▶ [Provided text]:
/---

REVIEW: 50/50 (2011)

Cancer is not a light subject and not one that many mainstream movies get made about. When they do, it’s usually within the frame of a very heavy drama, with little room for anything else, and that is where 50/50 comes in to demolish those expectations. This is a very wholesome film that answers the question I was wondering ever since I saw the trailer: “How can you inject comedy into a movie about a guy getting cancer?” Well, 50/50 did that with a splendid turn out.

Director: Jonathan Levine
Starring: Joseph-Gordon Levitt, Seth Rogen, Anna Kendrick

Joseph Gordon Levitt is a great young actor and this film shows why – he’s able to fit himself into a role and cloak himself in it to where you don’t really think of him as an actor. In his best movies like Mysterious Skin, he fully becomes the character. He doesn’t try too hard to showboat or win any Oscars, he just puts out consistently excellent performances, no bells and whistles, no gimmicks. He’s awesome. Seth Rogen, famous for God knows how many trashy comedy movies over the last few years, pretty much does what you would expect of him here – silly, boisterous and loud – but the character is well written and nuanced to where he’s actually fairly compelling by the end. Anna Kendrick, of Up in the Air fame, puts on a great performance too as Levitt’s therapist. She is soft and feminine and kind of awkward, but she has a good spirit and a spunky sort of beat to her personality.

The movie kicks into gear relatively quickly with Levitt getting the big news that he has cancer. The film likes to straddle a line between comedy and drama, with a very serious scene here and there and others more speckled with jokes and wry witticisms. Levitt’s comedic timing comes from his stoic, deadpan delivery – what else would you expect from a guy who has cancer? He’s matched pretty brilliantly by Rogen’s brazenness.

Overall, 50/50 is a fairly simple and straightforward tale. It’s the story of a young man who gets cancer and has to face the painful road ahead to recovery. The strongest moments in the film are hard to pick out because it’s a whole movie of strong moments. The strength of the whole is its characters, and the way they interact with one another. Levitt’s interactions with Rogen are a big highlight of the movie, as they’re funny and also insightful into both characters’ finer points. Levitt talks to his mother and girlfriend a fair few times in the film – one of those relationships tanks and the other one ends up flourishing and stronger than ever, and the juxtaposition shows how versatile the actors and directors are. He talks to his therapist (Kendrick) quite often too. I have to admit Kendrick’s storyline does feel a little rushed in comparison to some of the others, but it’s a minor complaint at best.

We learn about all the characters through conversation and as the film unfolds, we see a broad, spirited picture of human tragedy. The human condition is never limited strictly to the person directly inflicted by some terrible ailment; it also affects those around him or her too, and part of what this movie tells us is that it’s not necessarily morally reprehensible to show that you’re just as grief-stricken as the person who is sick to begin with. People always say that nothing anyone is feeling about a loved one’s sickness or ailment can compare with what the person is feeling him- or herself, and that is true to some extent, but everyone is affected a little bit and has to deal with it just the same. There is no hierarchy of grieving and distress. Some people deal with the pain and suffering of their loved ones in good ways, and others do not – such is the way of life and human error.

The reasons why 50/50 is a great film are plentiful – the acting, the directing, the pacing – but overall the film is more than the sum of its parts. It is a tale of laughing and crying, of the ways we interact with those around us – for we are never just individual souls cut off from the world, we are all interconnected. 50/50 is the story of those connections and how they come together in the face of possible death. This is an honest movie about people doing what they can.

\---

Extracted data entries
/---

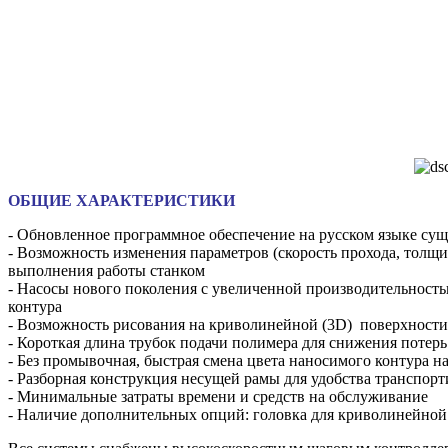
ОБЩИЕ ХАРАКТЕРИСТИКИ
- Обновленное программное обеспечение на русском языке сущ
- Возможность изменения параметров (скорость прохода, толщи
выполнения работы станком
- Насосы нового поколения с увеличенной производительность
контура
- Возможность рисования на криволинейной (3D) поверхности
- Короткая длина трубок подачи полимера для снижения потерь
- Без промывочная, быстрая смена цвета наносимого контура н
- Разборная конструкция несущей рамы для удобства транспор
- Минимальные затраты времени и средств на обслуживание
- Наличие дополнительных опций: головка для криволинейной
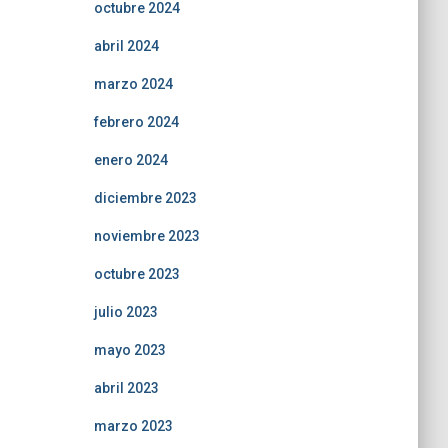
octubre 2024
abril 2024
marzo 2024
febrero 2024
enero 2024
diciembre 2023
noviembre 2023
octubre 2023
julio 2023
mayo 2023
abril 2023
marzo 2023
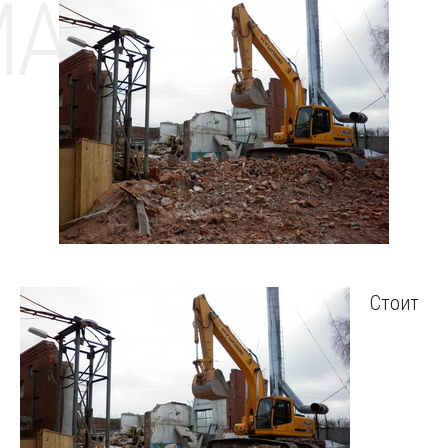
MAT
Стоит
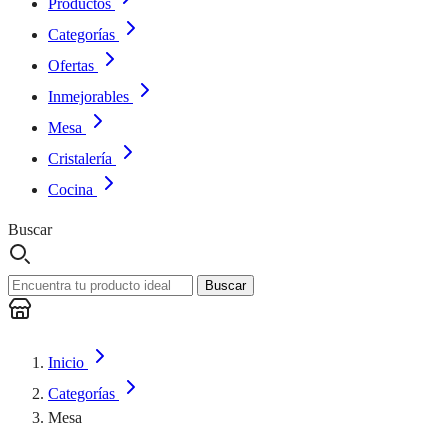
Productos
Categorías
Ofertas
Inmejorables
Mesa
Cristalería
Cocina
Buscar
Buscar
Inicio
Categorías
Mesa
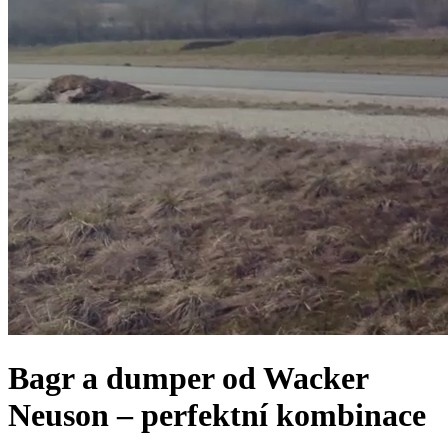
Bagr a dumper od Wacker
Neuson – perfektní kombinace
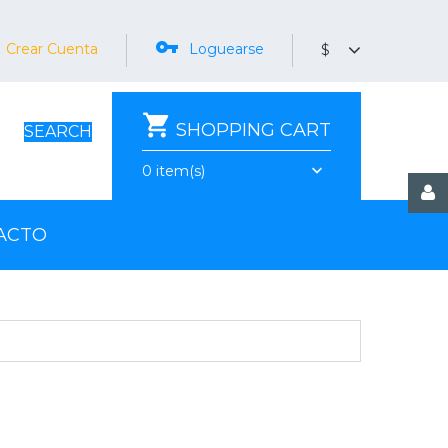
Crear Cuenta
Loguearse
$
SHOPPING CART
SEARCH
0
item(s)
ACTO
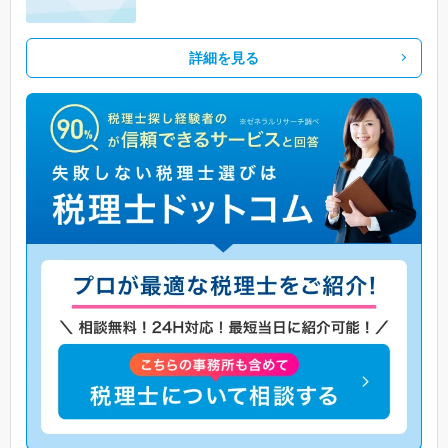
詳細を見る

\---

▶ [What this task involves]: Please state what role Anna Kendrick plays in 50/50, according to the review.

▶ [Solution for this exercise]: She plays Levitt's therapist.